Bruce Dern’s status as a highly respected character actor who never really became a movie star makes him especially suited to the role of Woody, a stubborn and cantankerous old fart who seems like he should have passed away years ago but has kept himself alive through the sheer force of his irritability. Dern carries a lot of cinematic history on his 77 year-old frame; he has worked with nearly every great auteur director of the 1960s, 70s, 80s and 90s, in films ranging from The Robert Redford/Mia Farrow version of The Great Gatsby, to Alfred Hitchcock's final film Family Plot, to Hal Ashby's post-Vietnam War drama Coming Home, for which he received an Academy Award nomination. Nebraska is an ideal career topper for the greying, under-appreciated star of nearly forgotten 70s gems like The King of Marvin Gardens, They Shoot Horses, Don't They?, and Silent Running.
For the role of Woody’s son, Payne’s choice of comic actor Will Forte is inspired. Forte, a second-string Saturday Night Live cast member with explosive energy, downplays the part with a reserved, “aw-shucks” charm that makes the sad-sack David instantly sympathetic. An even more brilliant casting choice is June Squibb as Woody’s wife.
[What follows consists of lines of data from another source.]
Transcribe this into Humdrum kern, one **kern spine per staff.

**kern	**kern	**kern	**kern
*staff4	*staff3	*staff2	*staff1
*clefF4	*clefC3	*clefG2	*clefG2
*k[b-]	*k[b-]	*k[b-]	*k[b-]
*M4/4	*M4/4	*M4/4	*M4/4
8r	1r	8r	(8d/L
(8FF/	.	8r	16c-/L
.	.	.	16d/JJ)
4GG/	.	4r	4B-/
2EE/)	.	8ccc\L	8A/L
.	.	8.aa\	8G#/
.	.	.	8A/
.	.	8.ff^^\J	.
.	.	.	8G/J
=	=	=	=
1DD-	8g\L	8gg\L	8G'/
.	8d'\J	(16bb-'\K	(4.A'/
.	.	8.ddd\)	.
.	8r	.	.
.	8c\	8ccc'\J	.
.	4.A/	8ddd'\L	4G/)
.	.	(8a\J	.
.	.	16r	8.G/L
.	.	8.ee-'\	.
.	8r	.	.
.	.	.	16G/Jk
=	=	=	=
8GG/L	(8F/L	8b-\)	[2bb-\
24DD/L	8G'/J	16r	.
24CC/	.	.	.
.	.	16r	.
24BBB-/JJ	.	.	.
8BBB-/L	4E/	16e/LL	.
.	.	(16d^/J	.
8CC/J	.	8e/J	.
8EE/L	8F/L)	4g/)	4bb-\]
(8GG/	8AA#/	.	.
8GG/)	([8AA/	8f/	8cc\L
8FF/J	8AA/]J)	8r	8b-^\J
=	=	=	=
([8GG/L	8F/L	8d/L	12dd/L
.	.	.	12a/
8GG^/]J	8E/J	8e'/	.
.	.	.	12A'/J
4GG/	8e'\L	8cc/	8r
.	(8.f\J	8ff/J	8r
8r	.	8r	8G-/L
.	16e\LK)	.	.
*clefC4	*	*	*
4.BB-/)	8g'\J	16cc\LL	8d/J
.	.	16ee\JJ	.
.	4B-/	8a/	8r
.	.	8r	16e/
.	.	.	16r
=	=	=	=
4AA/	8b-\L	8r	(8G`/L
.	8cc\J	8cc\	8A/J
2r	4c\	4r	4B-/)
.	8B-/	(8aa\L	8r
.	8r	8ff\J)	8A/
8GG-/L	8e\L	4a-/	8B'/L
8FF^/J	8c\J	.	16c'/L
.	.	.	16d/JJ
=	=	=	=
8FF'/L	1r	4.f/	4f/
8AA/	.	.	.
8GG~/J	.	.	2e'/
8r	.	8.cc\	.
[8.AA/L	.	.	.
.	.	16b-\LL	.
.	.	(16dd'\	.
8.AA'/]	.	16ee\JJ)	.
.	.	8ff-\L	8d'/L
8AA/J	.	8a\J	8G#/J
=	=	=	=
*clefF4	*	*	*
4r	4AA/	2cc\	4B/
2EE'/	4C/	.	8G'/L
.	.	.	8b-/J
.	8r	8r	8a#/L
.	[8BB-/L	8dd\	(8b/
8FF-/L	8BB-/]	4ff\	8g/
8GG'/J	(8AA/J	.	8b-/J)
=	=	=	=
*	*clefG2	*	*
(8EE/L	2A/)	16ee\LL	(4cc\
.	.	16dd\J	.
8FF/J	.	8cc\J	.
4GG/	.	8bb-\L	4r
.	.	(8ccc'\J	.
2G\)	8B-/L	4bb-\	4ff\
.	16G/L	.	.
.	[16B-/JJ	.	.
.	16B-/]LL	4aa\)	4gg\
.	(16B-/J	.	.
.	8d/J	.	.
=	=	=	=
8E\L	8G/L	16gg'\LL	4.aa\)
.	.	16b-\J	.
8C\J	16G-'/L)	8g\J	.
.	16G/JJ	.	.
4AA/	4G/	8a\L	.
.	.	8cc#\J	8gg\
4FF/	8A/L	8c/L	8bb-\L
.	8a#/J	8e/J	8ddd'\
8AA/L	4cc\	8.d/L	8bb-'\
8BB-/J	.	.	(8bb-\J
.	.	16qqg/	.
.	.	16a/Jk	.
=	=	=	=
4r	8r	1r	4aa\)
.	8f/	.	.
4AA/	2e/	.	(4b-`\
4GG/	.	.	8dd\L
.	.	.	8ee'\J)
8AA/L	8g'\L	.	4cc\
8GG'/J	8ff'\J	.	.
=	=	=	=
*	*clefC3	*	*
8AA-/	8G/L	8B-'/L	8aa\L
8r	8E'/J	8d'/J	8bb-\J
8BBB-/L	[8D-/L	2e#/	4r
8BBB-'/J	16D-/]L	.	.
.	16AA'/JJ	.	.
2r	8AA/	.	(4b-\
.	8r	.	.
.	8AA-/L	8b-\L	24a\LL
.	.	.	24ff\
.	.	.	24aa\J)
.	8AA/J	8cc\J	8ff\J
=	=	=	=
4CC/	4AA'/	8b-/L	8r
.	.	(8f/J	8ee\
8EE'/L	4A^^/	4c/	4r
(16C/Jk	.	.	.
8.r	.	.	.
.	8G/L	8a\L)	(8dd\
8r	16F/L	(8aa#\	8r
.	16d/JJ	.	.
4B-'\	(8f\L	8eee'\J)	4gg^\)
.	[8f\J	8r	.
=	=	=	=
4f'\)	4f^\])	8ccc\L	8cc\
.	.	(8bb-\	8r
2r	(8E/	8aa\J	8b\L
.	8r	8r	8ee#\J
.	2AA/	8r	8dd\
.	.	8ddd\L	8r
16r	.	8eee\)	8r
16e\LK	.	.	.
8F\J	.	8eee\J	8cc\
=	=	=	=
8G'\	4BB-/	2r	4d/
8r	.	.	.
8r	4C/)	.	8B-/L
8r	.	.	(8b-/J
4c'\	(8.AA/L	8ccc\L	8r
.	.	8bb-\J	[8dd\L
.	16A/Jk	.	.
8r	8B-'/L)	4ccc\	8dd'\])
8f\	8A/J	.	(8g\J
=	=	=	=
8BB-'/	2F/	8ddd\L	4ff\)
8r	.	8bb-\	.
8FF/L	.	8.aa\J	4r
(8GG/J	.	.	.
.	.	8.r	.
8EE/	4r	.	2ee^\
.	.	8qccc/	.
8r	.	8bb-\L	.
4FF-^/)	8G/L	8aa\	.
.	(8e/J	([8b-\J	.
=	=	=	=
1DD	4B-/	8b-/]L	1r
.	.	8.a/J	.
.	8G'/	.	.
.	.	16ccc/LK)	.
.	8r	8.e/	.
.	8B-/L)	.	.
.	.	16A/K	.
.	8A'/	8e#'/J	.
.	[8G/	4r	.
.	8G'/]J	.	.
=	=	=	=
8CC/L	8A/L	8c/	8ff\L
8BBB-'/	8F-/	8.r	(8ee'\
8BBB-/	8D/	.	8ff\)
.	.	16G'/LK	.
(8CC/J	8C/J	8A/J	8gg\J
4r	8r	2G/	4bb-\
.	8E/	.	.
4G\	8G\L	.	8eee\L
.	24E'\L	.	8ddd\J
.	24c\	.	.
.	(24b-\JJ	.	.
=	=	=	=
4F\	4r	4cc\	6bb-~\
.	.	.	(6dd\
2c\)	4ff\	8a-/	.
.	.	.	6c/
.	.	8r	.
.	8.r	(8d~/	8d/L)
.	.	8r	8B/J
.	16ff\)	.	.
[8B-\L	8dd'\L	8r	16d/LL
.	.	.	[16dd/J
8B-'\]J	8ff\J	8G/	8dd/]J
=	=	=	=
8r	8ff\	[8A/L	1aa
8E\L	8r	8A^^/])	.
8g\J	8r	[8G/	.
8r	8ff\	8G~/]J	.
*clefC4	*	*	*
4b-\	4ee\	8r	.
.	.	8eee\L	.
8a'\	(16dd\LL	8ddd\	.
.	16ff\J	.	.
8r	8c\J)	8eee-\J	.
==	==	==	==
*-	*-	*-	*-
Squibb, the diminutive and rotund actress who played the rather thankless role of Jack Nicholson's wife in About Schmidt, is every bit Dern’s equal when it comes to commanding the screen, using sharp dialogue and relentless energy as a counterpoint to his subtle, near-silent power. They are a terrific on-screen couple and when joined by the always welcome Bob Odenkirk as Woody’s older son, the four actors make an utterly credible Midwesten family.
Bob Nelson’s screenplay comes by both its humor and its sentiment honestly, never resorting to contrived jokes or false emotional breakthroughs. But it is the performances that make the film memorable. While screen veterans like Stacy Keach and Rance Howard have key supporting roles, much of the cast are non-actors Payne cast locally. The film finds comedy and pathos in the behavior of its small town residents who all come across as real people, not quirky caricatures. The black and white cinematography accentuates the starkness of the landscapes--not just the flat, expansive, Midwestern topography but also the facial landscapes of the elderly characters. This is very much a film about growing old and the effects of age on the mind and body. Nebraska delicately makes the point that while time can be physically punishing, it can also heal emotional wounds. This subtext, like many other potentially saccharine themes in the film, is arrived at honorably. The simplicity of the redemption story, and the credible nature of its acrimonious characters, makes Nebraska, like Sideways, a film many will want to revisit often.